Franc​e, Iran: Peace?



The process by which troops have been recruited to serve in the U.N. peacekeeping force in Lebanon has been a dismaying spectacle for those actually interested in peace. But as much as it may portend the utter futility of that force's activity, it is also highly instructive about the future of other international initiatives aimed at preventing a nuclear Iran.

The United Nation's Lebanon force is something of a farce even before it begins. Though Israel and the United States agreed to terms of the cease-fire in the war with Hezbollah because of European — and specifically, French — promises to deploy troops that would effectively free southern Lebanon of terrorist occupation, those pledges were effectively null and void even before the ink was dry.

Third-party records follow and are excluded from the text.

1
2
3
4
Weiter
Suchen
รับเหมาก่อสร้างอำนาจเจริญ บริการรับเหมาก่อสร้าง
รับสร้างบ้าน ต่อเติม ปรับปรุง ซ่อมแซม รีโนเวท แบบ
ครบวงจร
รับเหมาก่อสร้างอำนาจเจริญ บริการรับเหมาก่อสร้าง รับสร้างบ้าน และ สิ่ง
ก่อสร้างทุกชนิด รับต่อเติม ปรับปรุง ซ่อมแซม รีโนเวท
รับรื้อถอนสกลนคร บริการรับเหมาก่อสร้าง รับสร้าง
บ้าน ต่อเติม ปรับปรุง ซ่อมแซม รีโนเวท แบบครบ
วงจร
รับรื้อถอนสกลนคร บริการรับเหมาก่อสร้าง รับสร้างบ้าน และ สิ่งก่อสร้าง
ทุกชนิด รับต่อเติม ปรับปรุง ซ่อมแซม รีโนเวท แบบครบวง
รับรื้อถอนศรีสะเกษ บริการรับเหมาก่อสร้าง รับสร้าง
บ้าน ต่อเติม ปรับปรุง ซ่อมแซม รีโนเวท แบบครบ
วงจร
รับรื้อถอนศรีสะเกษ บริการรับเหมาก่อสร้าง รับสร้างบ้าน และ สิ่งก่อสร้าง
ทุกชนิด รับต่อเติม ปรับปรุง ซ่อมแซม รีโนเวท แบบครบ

It's now clear that the French will send troops; it's equally clear that they'll be of little use in restraining Hezbollah. Indeed, Israel announced that its postwar goal was no longer to see Hezbollah disarmed — since the troops who were supposed to do that job clearly would make no effort to do so. Rather, the Jewish state merely hopes that Hezbollah will be deterred from launching another strike.

All of which leads us to wonder whether this may foreshadow a losing battle to head off a nuclear Iran.

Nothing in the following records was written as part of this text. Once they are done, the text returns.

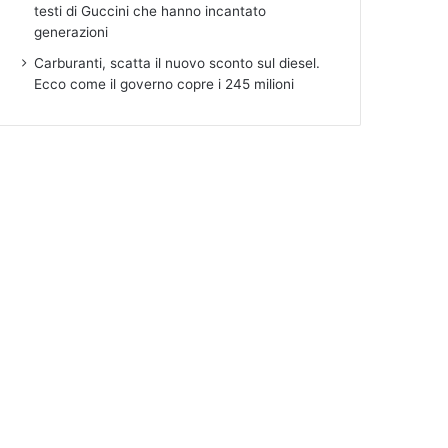
testi di Guccini che hanno incantato
generazioni
Carburanti, scatta il nuovo sconto sul diesel.
Ecco come il governo copre i 245 milioni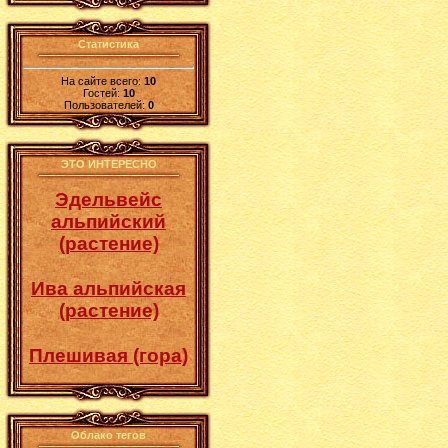
Статистика
На сайте всего:
10
Гостей:
10
Пользователей:
0
ЭТО ИНТЕРЕСНО
Эдельвейс
альпийский
(растение)
Ива альпийская
(растение)
Плешивая (гора)
Облако тегов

Iran — which not coincidentally has trained, armed and given extensive backing to Hezbollah — remains the greatest threat to both world peace and the life of Israel. Its extremist president, Mahmoud Ahmadinejad, has made everyone aware that he seeks to wipe the Jewish state off the map, even risking grave casualties among his own people to accomplish this goal. The international community is united in opposition to Iran's nuclear ambitions, but the same Europeans who have dithered over Lebanon and opposed serious measures against Hezbollah will be needed to change their appeasement tune if there's to be any chance that Iran can be prevented from joining the nuclear club.

Those analysts who are busy writing obituaries for an aggressive American foreign policy this summer should draw just the opposite conclusion from the Lebanon debacle. If there's any argument to be made for relying on the French, their lukewarm resolve to stop terror has debunked it. Though the final outcome of the Israel-Hezbollah war may yet to be written, it's clear that if the Iranian nuclear program is to be halted, it cannot be accomplished by a dependency on European resolve.